- **WHAT YOU HAVE TO DO**:
Go on with the interview about writing plays, starting right after its final sentence.

I guess what I’m saying is I don’t see that sort of stuff as impossible, and it’s not “impossible” because I’ve seen it done. I don’t think it needs to be done with, like, Hollywood glitz, I’m actually more interested in it not being [done that way].
Q: So in Sixty Miles, now that you’re in this design workshop… I’m interested in what it’s like with you as a writer to work with a production team on how to visualize these things and make them happen?
A: I said to the designers that [the stage directions] are conversation starters. They’re invitations to collaborate, for collaboration. Maybe other writers are more prescriptive, I think people see them as prescriptive but they’re really there to get the imagination jump-started. I’m there to be like “let’s play”.
Anne wanted to do the re-write workshop before the design workshop and I said I wanted to do them at the same time. I felt the design process was really going to inform the rewrites of the play. I said this to the designers “We’re not going to know until we’re in the space and working this shit out, and I’m totally open to changing things around if its not going to read on stage.” It’s all about what is going to read in live space in real time.
Q: So all three of the shows of yours that I know deal very heavily with adolescence and teen sports. Is there something that draws you back to that well?
A: Every play I start to write I’m like “I’m not going to write about teenagers” or “It’s going to be about [only] adult figures”… I don’t know, I think it’s a deep well. For so long I felt that where I came from was really uninteresting. Like, my life experience wasn’t really worth talking about.
It was really Naomi who told me to start writing about myself more instead of trying to be clever or smart. I didn’t really integrate that advice until I started going to Brown because I realized there was a lot there and I started really getting into it. Now I feel like I’ve gone through a lot of it and I’m starting now to push away from it and try to find different territory that’s dangerous. I now find myself comfortable there. It’s time to find something else that makes me uncomfortable.

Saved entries
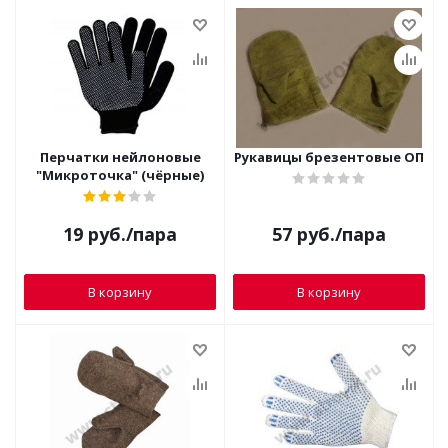
Перчатки нейлоновые
Рукавицы брезентовые ОП
"Микроточка" (чёрные)
19
руб.
/пара
57
руб.
/пара
В корзину
В корзину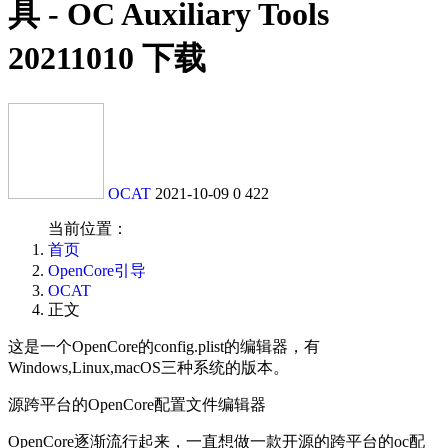
具 - OC Auxiliary Tools
20211010 下载
OCAT
2021-10-09
0
422
当前位置：
首页
OpenCore引导
OCAT
正文
这是一个OpenCore的config.plist的编辑器，有
Windows,Linux,macOS三种系统的版本。
源跨平台的OpenCore配置文件编辑器
OpenCore逐渐流行起来，一直想做一款开源的跨平台的oc配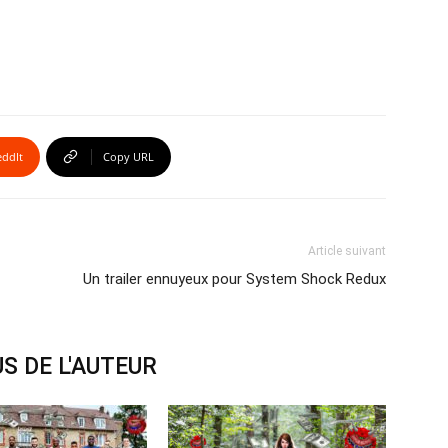
eddIt
Copy URL
Article suivant
Un trailer ennuyeux pour System Shock Redux
S DE L'AUTEUR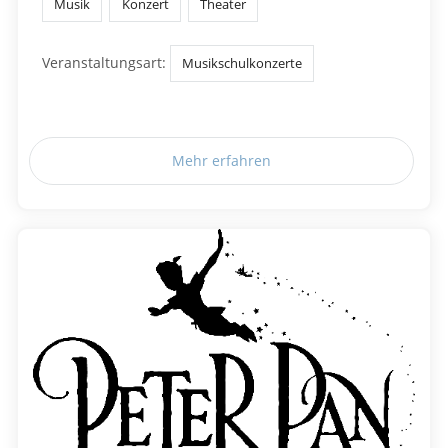
Musik
Konzert
Theater
Veranstaltungsart:
Musikschulkonzerte
Mehr erfahren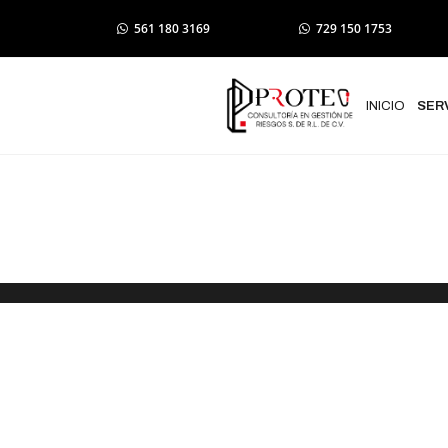
561 180 3169
729 150 1753
INICIO
SER
Trámite de I
Protección Ci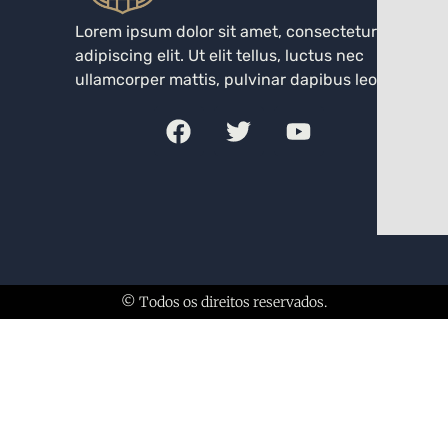
Lorem ipsum dolor sit amet, consectetur
adipiscing elit. Ut elit tellus, luctus nec
ullamcorper mattis, pulvinar dapibus leo.
© Todos os direitos reservados.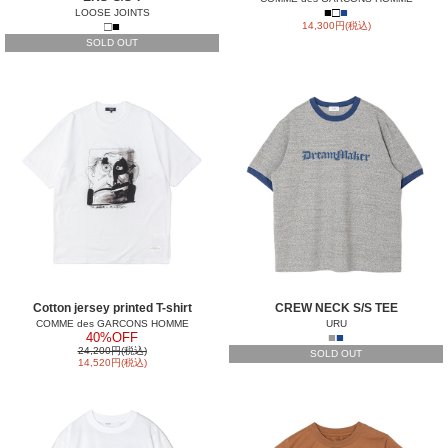
■
□
■
LOOSE JOINTS
□
■
14,300円(税込)
SOLD OUT
Cotton jersey printed T-shirt
CREW NECK S/S TEE
COMME des GARCONS HOMME
URU
40%OFF
■
■
24,200円(税込)
SOLD OUT
14,520円(税込)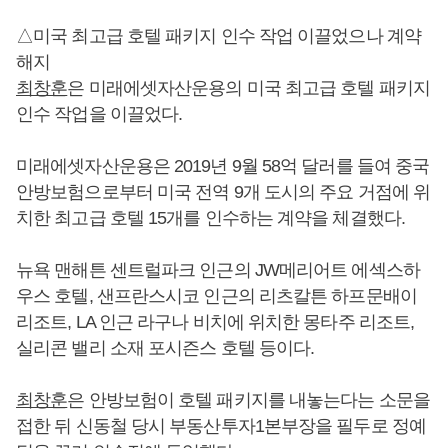
△미국 최고급 호텔 패키지 인수 작업 이끌었으나 계약
해지
최창훈
은 미래에셋자산운용의 미국 최고급 호텔 패키지
인수 작업을 이끌었다.
미래에셋자산운용은 2019년 9월 58억 달러를 들여 중국
안방보험으로부터 미국 전역 9개 도시의 주요 거점에 위
치한 최고급 호텔 15개를 인수하는 계약을 체결했다.
뉴욕 맨해튼 센트럴파크 인근의 JW메리어트 에섹스하
우스 호텔, 샌프란스시코 인근의 리츠칼튼 하프문배이
리조트, LA 인근 라구나 비치에 위치한 몽타주 리조트,
실리콘 밸리 소재 포시즌스 호텔 등이다.
최창훈
은 안방보험이 호텔 패키지를 내놓는다는 소문을
접한 뒤 신동철 당시 부동산투자1본부장을 필두로 정예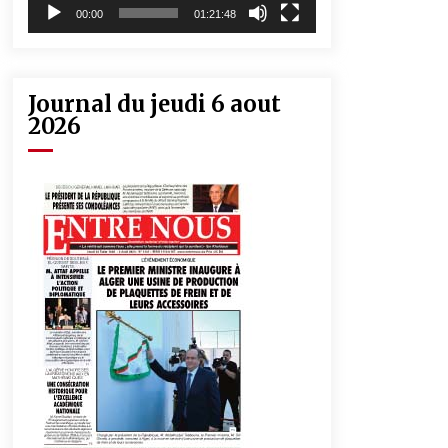
00:00
01:21:48
Journal du jeudi 6 aout
2026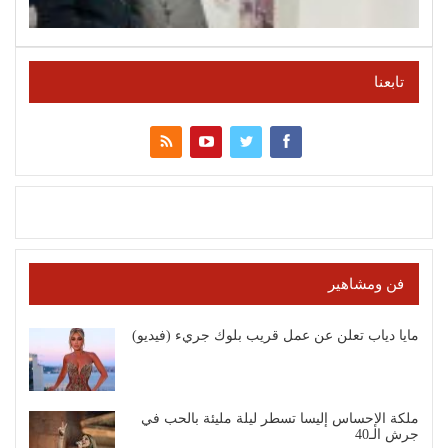
تابعنا
فن ومشاهير
مايا دياب تعلن عن عمل قريب بلوك جريء (فيديو)
ملكة الإحساس إليسا تسطر ليلة مليئة بالحب في
جرش الـ40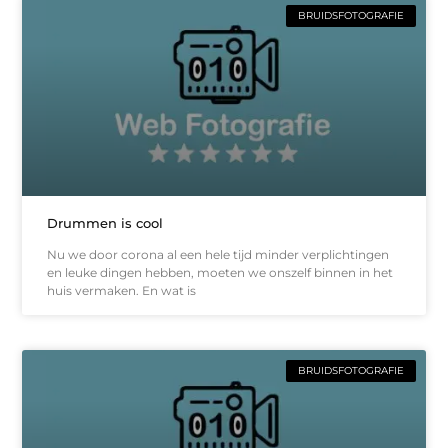
BRUIDSFOTOGRAFIE
Drummen is cool
Nu we door corona al een hele tijd minder verplichtingen
en leuke dingen hebben, moeten we onszelf binnen in het
huis vermaken. En wat is
BRUIDSFOTOGRAFIE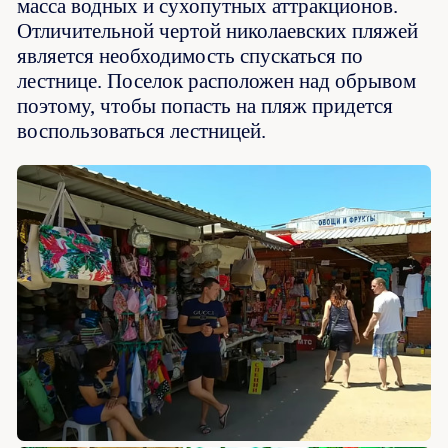
масса водных и сухопутных аттракционов.
Отличительной чертой николаевских пляжей
является необходимость спускаться по
лестнице. Поселок расположен над обрывом
поэтому, чтобы попасть на пляж придется
воспользоваться лестницей.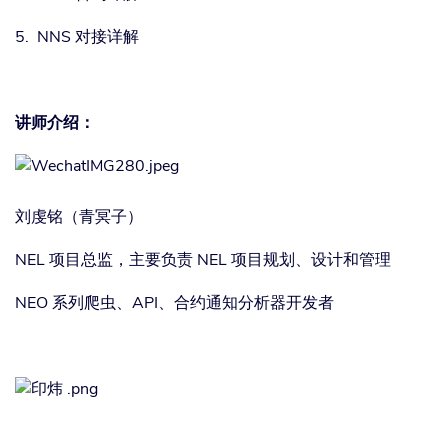
5. NNS 对接详解
讲师介绍：
刘虔铭（青冥子）
NEL 项目总监，主要负责 NEL 项目规划、设计和管理
NEO 系列爬虫、API、合约通知分析器开发者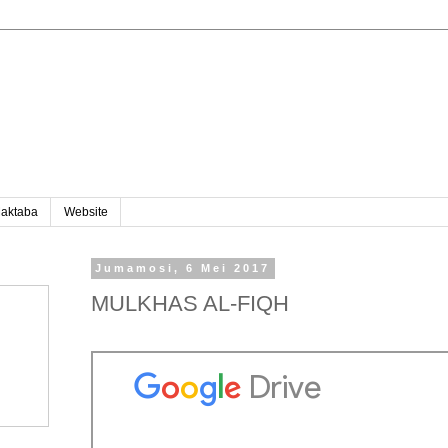
aktaba
Website
Jumamosi, 6 Mei 2017
MULKHAS AL-FIQH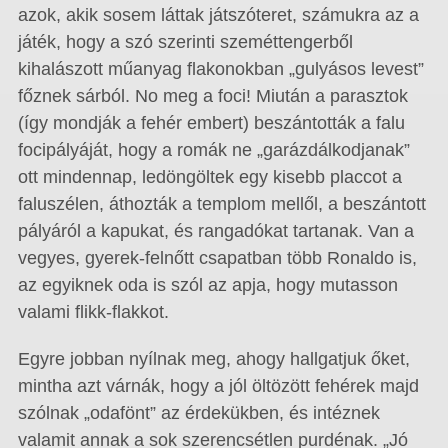
azok, akik sosem láttak játszóteret, számukra az a
játék, hogy a szó szerinti szeméttengerből
kihalászott műanyag flakonokban „gulyásos levest”
főznek sárból. No meg a foci! Miután a parasztok
(így mondják a fehér embert) beszántották a falu
focipályáját, hogy a romák ne „garázdálkodjanak”
ott mindennap, ledöngöltek egy kisebb placcot a
faluszélen, áthozták a templom mellől, a beszántott
pályáról a kapukat, és rangadókat tartanak. Van a
vegyes, gyerek-felnőtt csapatban több Ronaldo is,
az egyiknek oda is szól az apja, hogy mutasson
valami flikk-flakkot.
Egyre jobban nyílnak meg, ahogy hallgatjuk őket,
mintha azt várnák, hogy a jól öltözött fehérek majd
szólnak „odafönt” az érdekükben, és intéznek
valamit annak a sok szerencsétlen purdénak. „Jó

- **SOLVED PROBLEM**:
It’s easy for me to start writing teenagers; it’s becoming easy to write those kinds of characters. I’m trying to find new characters. One of the plays I’m working on now- well, it’s about California again which is another thing I’m trying to get away from- but I’m trying to write a play with a mother as the center of the play. I’ve written a lot about offstage mothers. I was raised by my mom. She’s very much a part of my life, but that kind of character is kept offstage, I tend to approach [mothers] in a kind of roundabout way. But now I want that character, or a character like her to talk. A lot. I’m curious to see what happens when I zero in on a mother character. It’s very hard and very scary.
Q: I want to give you an opportunity to talk about Sixty Miles To Silver Lake. Where did it come from? It seems very different from your other plays; it’s just two people in a car.
A: - A lot of my experience is with father figures. I had several step-parents. A lot of my memories of my dad are of him picking me up after soccer games or after school and going to his home on the weekends once a month or every two months depending on what was going on. I think those car rides were a really big part of my adolescence.
I wanted to write a play about a father. A father figure. How do you tell a father/son story in California? And to me it had to take place in a car. To me, that’s “dad-space”. Also, I spent a lot of time around my dad and in cars right before I wrote the play and I had that experience when you’re with your parents for an extended period of time where it’s like… you’re all ages simultaneously with them. You find yourself behaving like you did when you’re 12. And they’re behaving like they were when you were 12.
So I wanted to see how one might approach all of that in a play.
I knew I wanted to write about a father and a son in a car, driving to his house after a soccer game. But my challenge was how do you make that interesting? I try to- I don’t know, in a way, like dare myself, how do you write with one hand tied behind your back? What other stops do you have to pull out to accomplish that?
I was thinking a lot about Paula’s breakdown of plot forms, and about Caryl Churchill’s Blue/Heart. [Paula] talks about different plot forms. So a “Syllogistic” plot form is like in real time. Euripides or something. There’s no break in the action. It begins and ends as a real time event. I mean, Euripides is weird to accommodate that, people are offstage for like two minutes and it turns out they’ve climbed a mountain and had an adventure, but you know what I mean.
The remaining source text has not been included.